Stanchart’s Head of Research for Africa, Razia Khan says the current state of affairs of the Eurozone debt crisis makes it more crucial for especially monetary policy to be tightened in the country.
EU leaders are looking to solve the crisis with a 3-pronged approach including a 50 percent write-off of Greece’s debt, recapitalization of EU banks and beefing up the EU rescue fund.
But analysts have cast doubt about the feasibility of the plan describing the measures as vague and a mere relief-rally.
Razia Khan told Joy Business, even though Ghana like other Rapid Growth Markets is relatively well placed to weather the global economic storm, the imminent risks posed to the country’s exchange rate must be taken seriously.

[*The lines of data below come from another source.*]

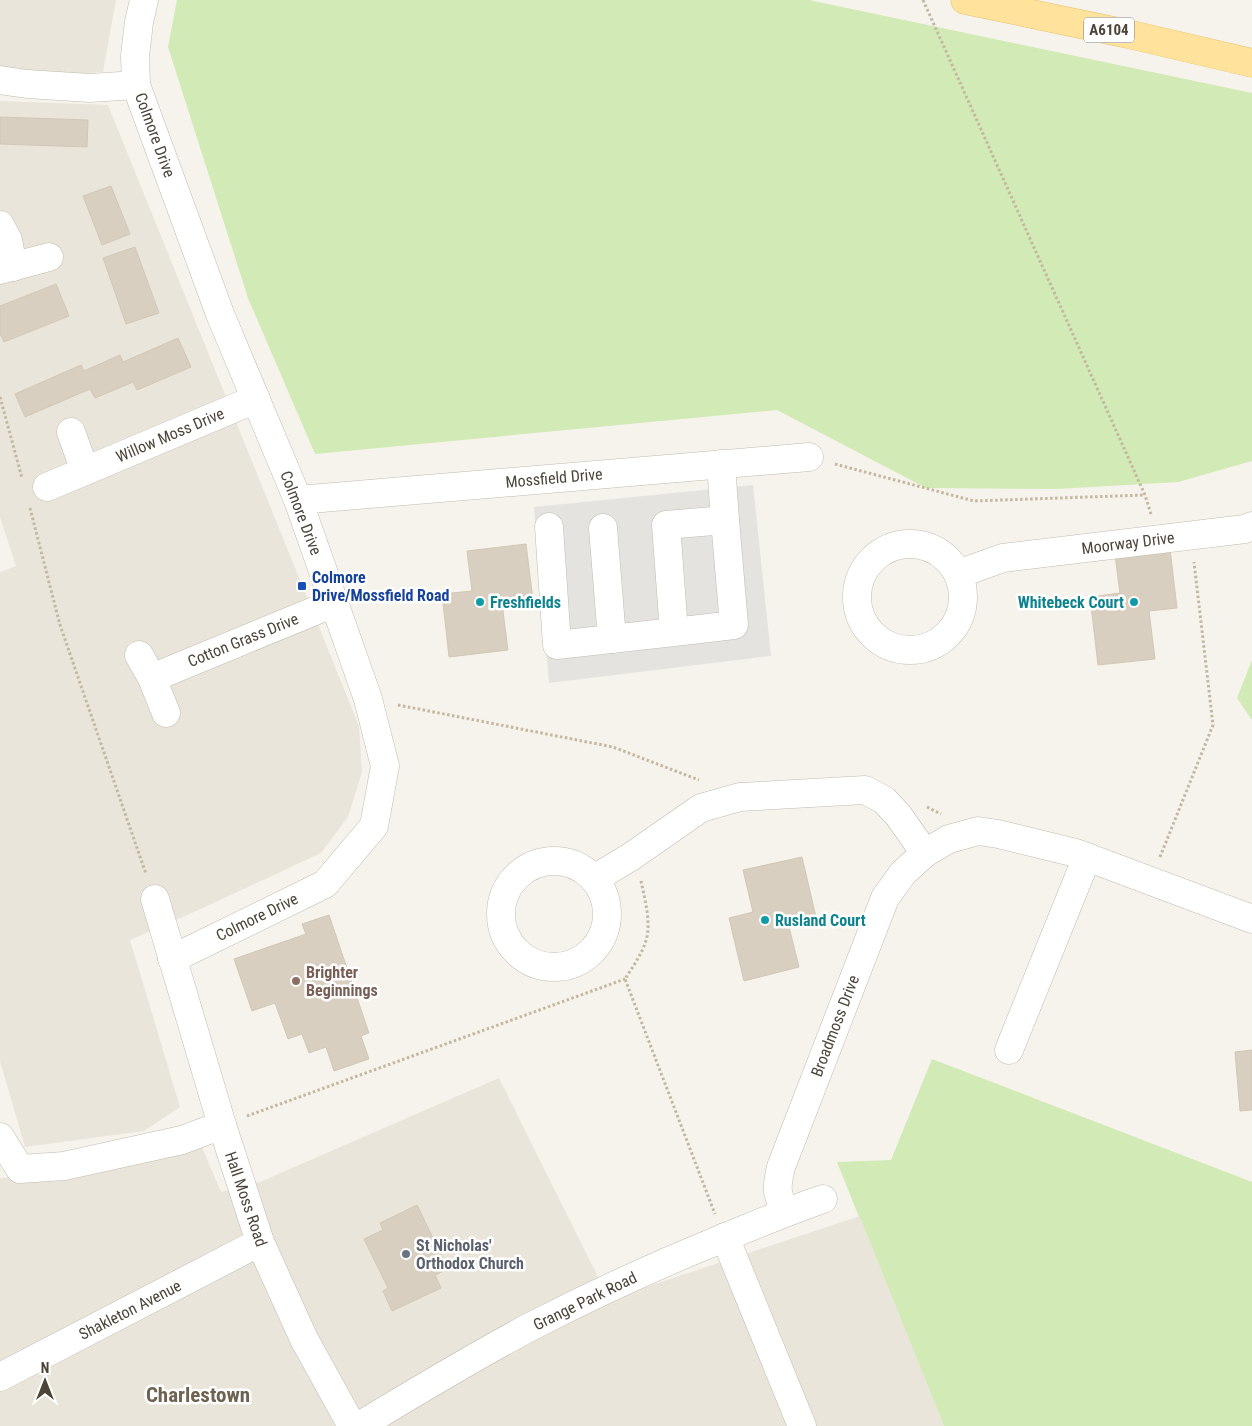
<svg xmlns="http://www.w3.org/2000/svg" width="1252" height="1426" viewBox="0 0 1252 1426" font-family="'Roboto Condensed',sans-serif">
<rect width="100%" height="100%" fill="#f6f3ec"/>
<g fill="#eae5da">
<path d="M 0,0 L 116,0 L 103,72 L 46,75 L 0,70 Z"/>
<path d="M 0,101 L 108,105 L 359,726 L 362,772 L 348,817 L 321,853 L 194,912 L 130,940 L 180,1107 L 144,1131 L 25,1147 L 0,1061 L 0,572 L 16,566 L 0,517 Z"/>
<path d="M 499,1078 L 605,1291 L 616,1297 L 860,1216 L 944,1426 L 0,1426 L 0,1178 L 83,1171 L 199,1140 L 221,1192 L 260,1182 Z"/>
</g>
<g fill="#d2eab5">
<path d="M 177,0 L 809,0 L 1252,93 L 1252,461 L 1178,482 L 1057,489 L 926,488 L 777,410 L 315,454 L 248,298 L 168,47 Z"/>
<path d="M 1252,660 L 1252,720 L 1237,698 Z"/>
<path d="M 932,1059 L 1252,1182 L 1252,1426 L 944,1426 L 860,1217 L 859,1217 L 837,1162 L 891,1160 Z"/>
</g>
<path fill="#e5e3e0" d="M 753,485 L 771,656 L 549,683 L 534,507 Z"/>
<g fill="#d8cfc1" stroke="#d3c7b4">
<path d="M 0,117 L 88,120 L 87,147 L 0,144 Z"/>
<path d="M 111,186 L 130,234 L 102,245 L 83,196 Z"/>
<path d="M 135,247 L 159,313 L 126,324 L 103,258 Z"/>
<path d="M 56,284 L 69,316 L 4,342 L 0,334 L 0,306 Z"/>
<path d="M 178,338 L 191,367 L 137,390 L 133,382 L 95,398 L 90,389 L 25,417 L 15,394 L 81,365 L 84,371 L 120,355 L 123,362 Z"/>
<path d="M 526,544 L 533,600 L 502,604 L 508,650 L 449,657 L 442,594 L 472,591 L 467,551 Z"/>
<path d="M 1170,549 L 1177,608 L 1149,611 L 1155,659 L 1098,665 L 1090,597 L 1120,593 L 1115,555 Z"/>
<path d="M 802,857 L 816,917 L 788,923 L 799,967 L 744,981 L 729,918 L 753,912 L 743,870 Z"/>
<path d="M 329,915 L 369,1033 L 361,1036 L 369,1059 L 334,1071 L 326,1047 L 309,1053 L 302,1034 L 288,1039 L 275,1003 L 252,1011 L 234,959 L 306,934 L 302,924 Z"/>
<path d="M 1252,1050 L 1252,1110 L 1240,1111 L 1235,1052 Z"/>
<path d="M 417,1205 L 448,1269 L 435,1275 L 441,1288 L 392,1311 L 383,1291 L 388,1288 L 364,1239 L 383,1230 L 380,1223 Z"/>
</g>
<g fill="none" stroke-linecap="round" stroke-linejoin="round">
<defs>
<g id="minor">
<path d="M 144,0 L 139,22 L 135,56 L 136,85 L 220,314 L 298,500 L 368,699 L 385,766 L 374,826 L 325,884 L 172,959"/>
<path d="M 0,80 L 27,84 L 90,88 L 136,85"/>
<path d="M 0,225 L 8,240 L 13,267"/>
<path d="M 0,270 L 49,257"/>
<path d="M 71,432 L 85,471"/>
<path d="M 721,464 L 725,520"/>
<path d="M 47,487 L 256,399"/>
<path d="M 298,500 L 809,457"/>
<path d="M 549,527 L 557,645 L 674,632 L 666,525 L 725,520 L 734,625 L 674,632"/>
<path d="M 603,528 L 612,639"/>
<circle cx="910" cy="597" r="53"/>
<path d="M 958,574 L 1003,558 L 1245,529 L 1252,526"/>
<path d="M 139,655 L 152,678 L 166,713"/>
<path d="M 152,678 L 334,603"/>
<circle cx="554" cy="914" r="53"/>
<path d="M 594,879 L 632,856 L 701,808 L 740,797 L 865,790 L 884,800 L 898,815 L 925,853"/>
<path d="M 155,899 L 222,1125 L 260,1242 L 304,1339 L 352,1426"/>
<path d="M 1009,1050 L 1087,857"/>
<path d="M 0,1137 L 20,1169 L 64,1166 L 182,1140 L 222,1125"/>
<path d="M 785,1212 C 776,1191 776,1189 781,1167 L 885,898 L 903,873 L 925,853 L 949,839 L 978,831 L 998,834 L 1076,853 L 1252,919"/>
<path d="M 725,1237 L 802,1426"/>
<path d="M 0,1377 L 260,1242"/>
<path d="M 359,1426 C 416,1392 473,1357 532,1326 C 594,1294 657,1265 721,1239 C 755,1225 788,1211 823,1199"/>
</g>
<path id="major" d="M 965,0 L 1128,34 L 1252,63"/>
</defs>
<use href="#minor" stroke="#c2bbae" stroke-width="29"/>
<use href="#major" stroke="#e6c16a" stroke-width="29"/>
<g stroke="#c4b79f" stroke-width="3" stroke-dasharray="2.5 2.5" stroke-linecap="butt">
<path d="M 923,0 L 1145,495 L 1151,514"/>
<path d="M 0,397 L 22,478"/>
<path d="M 835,464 L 974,501 L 1145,495"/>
<path d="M 30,508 L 60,625 L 146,874"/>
<path d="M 398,705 L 613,747 L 699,780"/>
<path d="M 927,807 L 941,814"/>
<path d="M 1160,857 L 1213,725 L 1194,562"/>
<path d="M 641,881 C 644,895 648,910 648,925 C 649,945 635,963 625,979 L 715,1214"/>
<path d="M 247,1116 L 625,979"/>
</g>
<use href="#minor" stroke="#fff" stroke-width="28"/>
<use href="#major" stroke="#ffe39c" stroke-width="28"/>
</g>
<rect fill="#1a4fb4" stroke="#fff" stroke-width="2" x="297" y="581" width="10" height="10" rx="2.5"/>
<g fill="#0f9aa8" stroke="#fff" stroke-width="2">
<circle cx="480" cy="602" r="5"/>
<circle cx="1134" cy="602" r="5"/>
<circle cx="765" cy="920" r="5"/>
</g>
<circle fill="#8d6e63" stroke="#fff" stroke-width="2" cx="296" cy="981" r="5"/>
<circle fill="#6b7280" stroke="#fff" stroke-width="2" cx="406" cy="1254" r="5"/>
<g text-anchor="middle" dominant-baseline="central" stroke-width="5" stroke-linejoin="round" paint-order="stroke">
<rect fill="#fff" stroke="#817c74" stroke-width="1" x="1084" y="17.5" width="50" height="25" rx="4"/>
<g font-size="15" font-weight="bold" fill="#4b4439">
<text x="1109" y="30">A6104</text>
</g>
<g font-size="16" fill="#4b4439" stroke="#fff">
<text transform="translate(155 135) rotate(70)">Colmore Drive</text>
<text transform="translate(170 435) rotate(-23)">Willow Moss Drive</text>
<text transform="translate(554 478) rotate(-5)">Mossfield Drive</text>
<text transform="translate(301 513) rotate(69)">Colmore Drive</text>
<text transform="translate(1128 543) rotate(-7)">Moorway Drive</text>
<text transform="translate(243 640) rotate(-22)">Cotton Grass Drive</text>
<text transform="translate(257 917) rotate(-26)">Colmore Drive</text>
<text transform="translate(835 1026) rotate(-69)">Broadmoss Drive</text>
<text transform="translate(246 1199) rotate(71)">Hall Moss Road</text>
<text transform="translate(585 1301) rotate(-26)">Grange Park Road</text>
<text transform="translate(130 1310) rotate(-27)">Shakleton Avenue</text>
</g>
<g font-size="16" font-weight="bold" fill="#164399" stroke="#fff" text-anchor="start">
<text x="312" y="577">Colmore<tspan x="312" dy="18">Drive/Mossfield Road</tspan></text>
</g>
<g font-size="16" font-weight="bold" fill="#0d838f" stroke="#fff" text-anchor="start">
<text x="490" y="602">Freshfields</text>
<text x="1124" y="602" text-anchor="end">Whitebeck Court</text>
<text x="775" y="920">Rusland Court</text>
</g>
<g font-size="16" font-weight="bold" fill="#785e54" stroke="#fff" text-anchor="start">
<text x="306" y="972">Brighter<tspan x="306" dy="18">Beginnings</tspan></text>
</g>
<g font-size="16" font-weight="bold" fill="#5b616d" stroke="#fff" text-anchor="start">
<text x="416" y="1245">St Nicholas'<tspan x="416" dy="18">Orthodox Church</tspan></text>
</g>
<g font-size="21" font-weight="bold" fill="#6e6250" stroke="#fff">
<text x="198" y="1395">Charlestown</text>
</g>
</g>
<g transform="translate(45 1381)" stroke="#ffffff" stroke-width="4" paint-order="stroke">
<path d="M0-4L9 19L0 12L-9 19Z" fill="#4b4439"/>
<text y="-8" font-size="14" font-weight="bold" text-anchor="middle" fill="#4b4439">N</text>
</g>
</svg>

“It’s very difficult to predict with the level of global uncertainty; one thing that we do know and we’ve seen it everywhere else in Africa is that exchange rates always overshoot fundamentals so you can never tell if you move up in Dollar – Cedi from 150 to 160 it’s going to stop at 160 or go up all the way to 170 of 180 because of the tendency for exchange rate to overshoot,” she stated.
Meanwhile, the Eurozone crisis has already taken a negative toll on trading activity on the Ghana Stock Exchange at least for the third quarter of this year.
This could however only be seen as a reflection of trends in Asian and US markets which have also been plummeting due to the crisis.
In Ghana, the strong financial results posted by most of the listed companies during the period under review coupled with relative macroeconomic stability, could however not translate into improved share-price performance.